Terror in the midst of splendour

Yesterday I took my son to visit the National History Museum in London together with my parents.

For those of you who don't know, this is essentially a chance to see a whole load of fantastic dinosaur exhibits in a Romanesque setting. The word "dinosaur", my son knowledgeably informs me, means terrible lizard, and he freely admitted to being terrified by the life-size animatronic Tyrannosaurus Rex. The dinosaur section was completely overrun with small boys (parents in tow). Tip: definitely see the dinosaurs first, before the queues to enter that section get too long.

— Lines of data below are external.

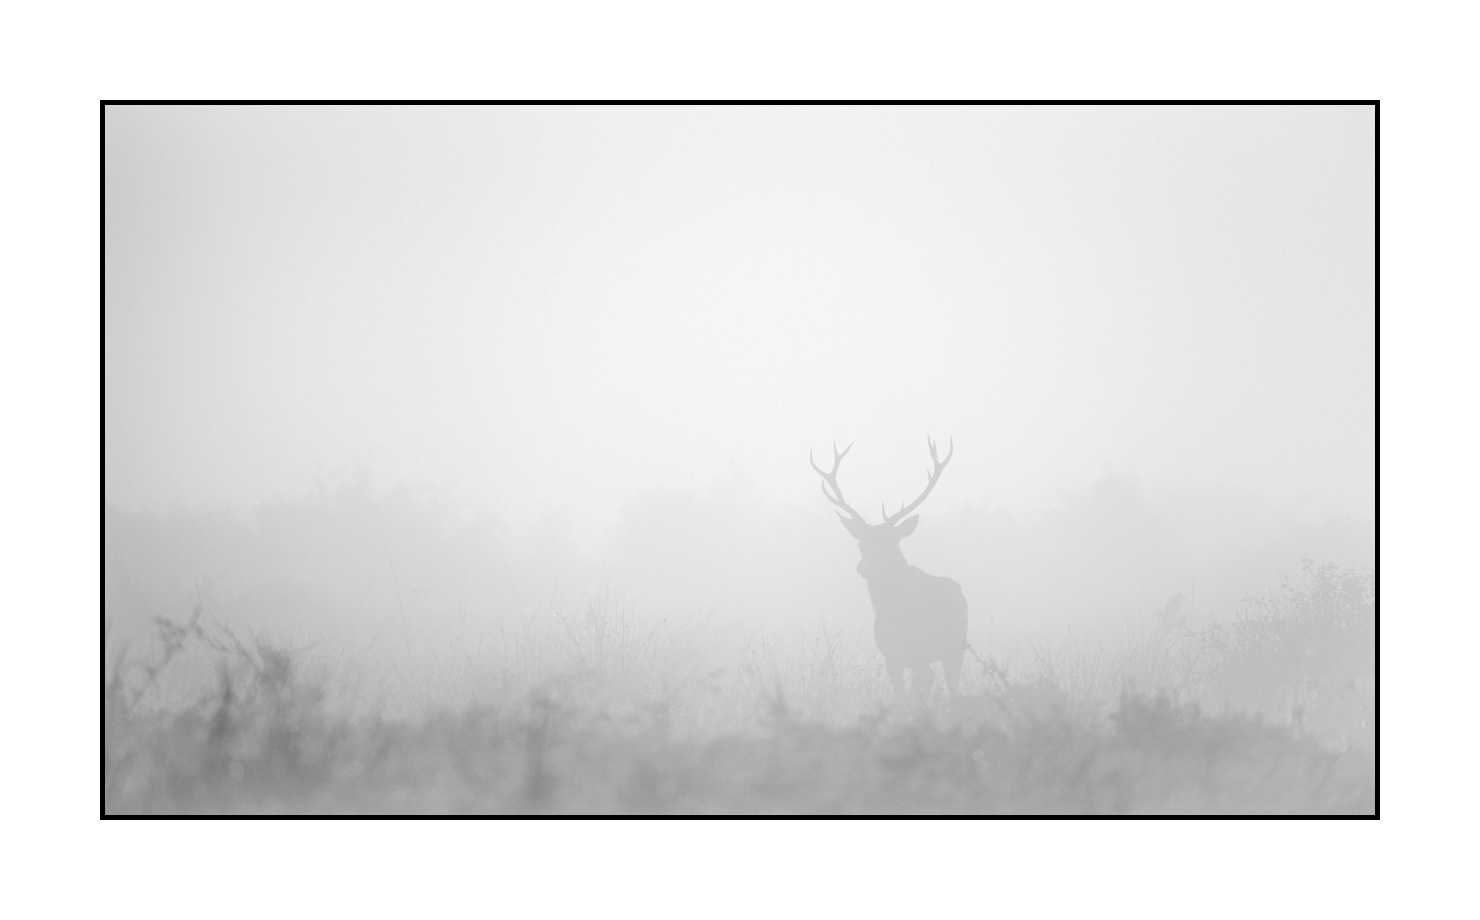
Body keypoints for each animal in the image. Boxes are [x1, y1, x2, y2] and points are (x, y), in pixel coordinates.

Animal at [810, 438, 968, 701]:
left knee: (933, 680)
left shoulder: (899, 652)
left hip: (934, 645)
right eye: (861, 543)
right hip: (952, 647)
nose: (863, 568)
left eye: (889, 542)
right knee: (947, 683)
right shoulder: (893, 654)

The architecture is splendid (German Romanesque), and the museum cafe is one of the best I've ever been to - worth a visit just for that.

Terrible lizard, splendid architecture
As well as the famous dinosaurs there are loads of other really great sections. We visited the Ecology/Earth sections, which explain important concepts (many of which I struggled to understand as a teenager) in a way accessible even to my non-reading, four-year-old son. I'm not saying he acquired a deep understanding of biological principles, but he understood it on his own level when I talked some of the exhibits through with him. And I learnt things too!

Lastly, we spent a long time in the cetacean gallery (=whales and dolphins), finding out more about these incredible animals, many of which are highly vulnerable or endangered species, and listening to recordings of the sounds they make to communicate with one another. Fascinating, sad, moving, unmissable.